Injured workers who are unable to return to their former type of work are entitled to vocational rehabilitation services if these services can reasonably be expected to return the worker to suitable gainful employment.

This includes the development of a suitable plan, the cost of any training, and a maintenance allowance while participating in rehabilitation.

• Supplemental job displacement benefits

This is a nontransferable voucher for the maximum amount of P10,000.00 intended for education-related retraining or skill enhancement, or both, payable to a state approved or accredited school if the worker is injured on or after January 1, 2004.

To qualify, the injury must result in a permanent disability. The injured employee has not worked for 60 days after temporary disability ends and the employer does not offer modified or alternative work.

• Medical Care

Injured workers are entitled to receive all medical care reasonably required to cure or relieve the effects of the injury, with no deductible or co-payments by the injured worker.

For dates of injury on or after Jan. 1, 2004, an injured worker is limited to 24 chiropractic and 24 physical therapy visits.

Generally, the employer controls the medical treatment for the first 30 days after the injury is reported.

However, if the employee has notified the employer in writing prior to the injury that he or she has a “personal physician” then the employee may be treated by that physician from the date of injury unless they agree for a managed care program.

• Temporary disability benefits

Workers who are unable to work within three (3) days are entitled to temporary disability benefits to partly replace wages lost as a result of the injury.

The benefits are generally intended to restore 2/3 of the lost wages, up to a maximum of $728 per week.
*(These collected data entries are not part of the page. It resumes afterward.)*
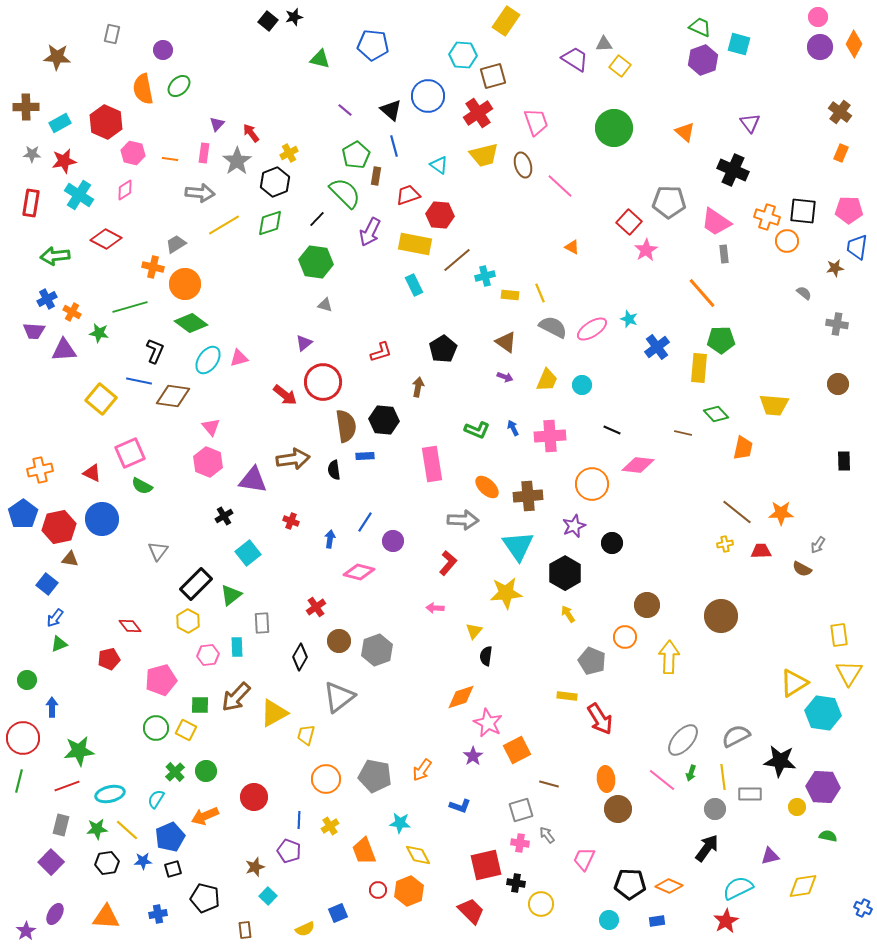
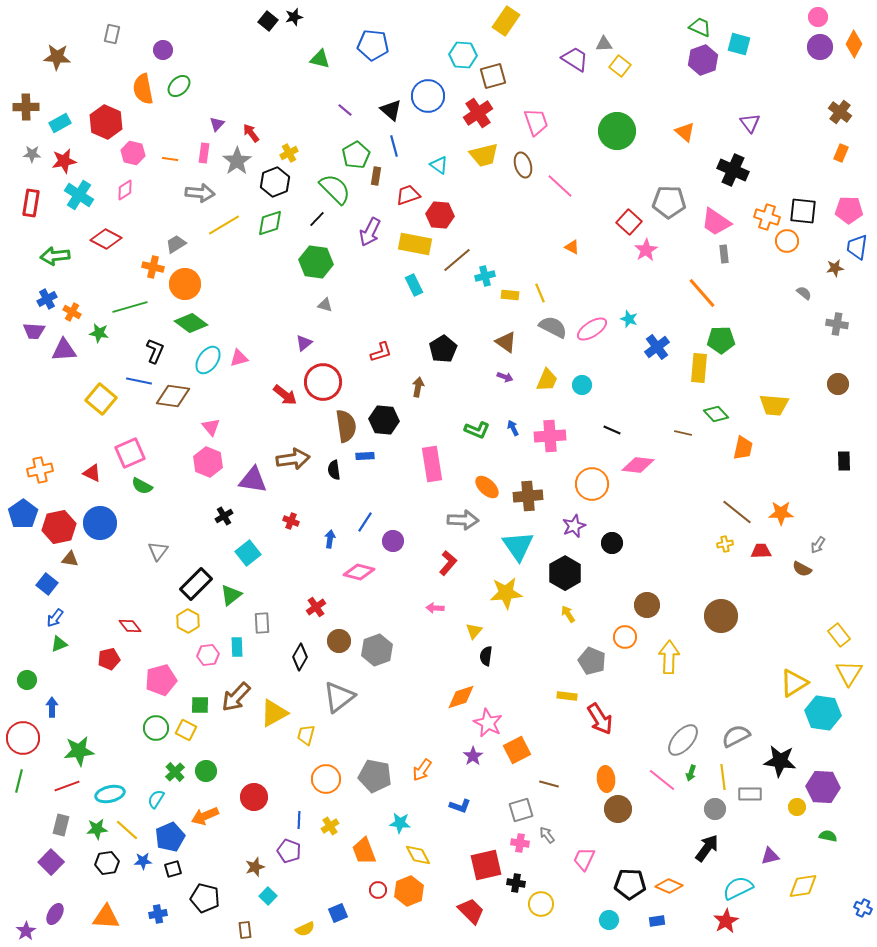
green circle at (614, 128): moved 3 px right, 3 px down
green semicircle at (345, 193): moved 10 px left, 4 px up
blue circle at (102, 519): moved 2 px left, 4 px down
yellow rectangle at (839, 635): rotated 30 degrees counterclockwise
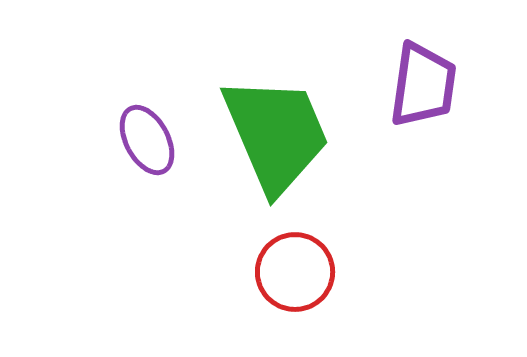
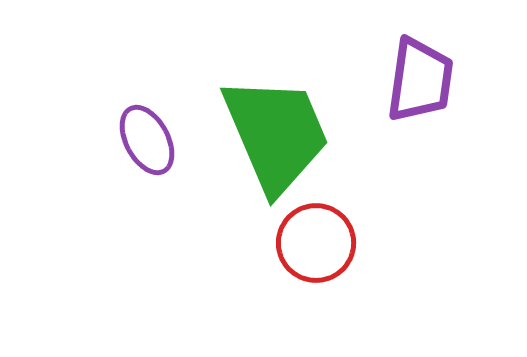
purple trapezoid: moved 3 px left, 5 px up
red circle: moved 21 px right, 29 px up
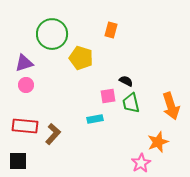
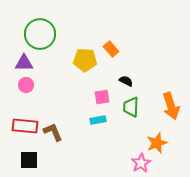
orange rectangle: moved 19 px down; rotated 56 degrees counterclockwise
green circle: moved 12 px left
yellow pentagon: moved 4 px right, 2 px down; rotated 15 degrees counterclockwise
purple triangle: rotated 18 degrees clockwise
pink square: moved 6 px left, 1 px down
green trapezoid: moved 4 px down; rotated 15 degrees clockwise
cyan rectangle: moved 3 px right, 1 px down
brown L-shape: moved 2 px up; rotated 65 degrees counterclockwise
orange star: moved 1 px left, 1 px down
black square: moved 11 px right, 1 px up
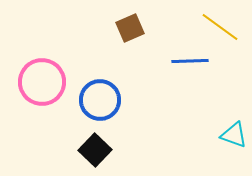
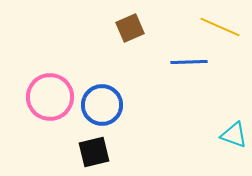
yellow line: rotated 12 degrees counterclockwise
blue line: moved 1 px left, 1 px down
pink circle: moved 8 px right, 15 px down
blue circle: moved 2 px right, 5 px down
black square: moved 1 px left, 2 px down; rotated 32 degrees clockwise
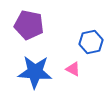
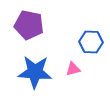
blue hexagon: rotated 15 degrees clockwise
pink triangle: rotated 42 degrees counterclockwise
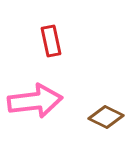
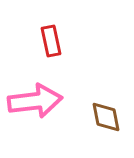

It is payable every two weeks and until the employee is able to return to work or until the employee’s condition becomes permanent and stationary.

• Permanent disability benefits

A worker with a permanent partial disability gets weekly benefits for a period which increases with the percentage of disability, from four (4) weeks for a one percent permanent disability up to 694.25 weeks for a 99.75 percent disability.

It is payable at 2/3 of the injured worker’s average weekly wages, but are subject to a much lower maximum. As of January 1, 2004, the rates are $220 per week for disabilities less than 69.75 percent and $270 per week for disabilities rated at 70 to 99.75 percent.

Those with a permanent partial disability of 70% or more may also collect a small life pension, which is a maximum of $257.69 per week.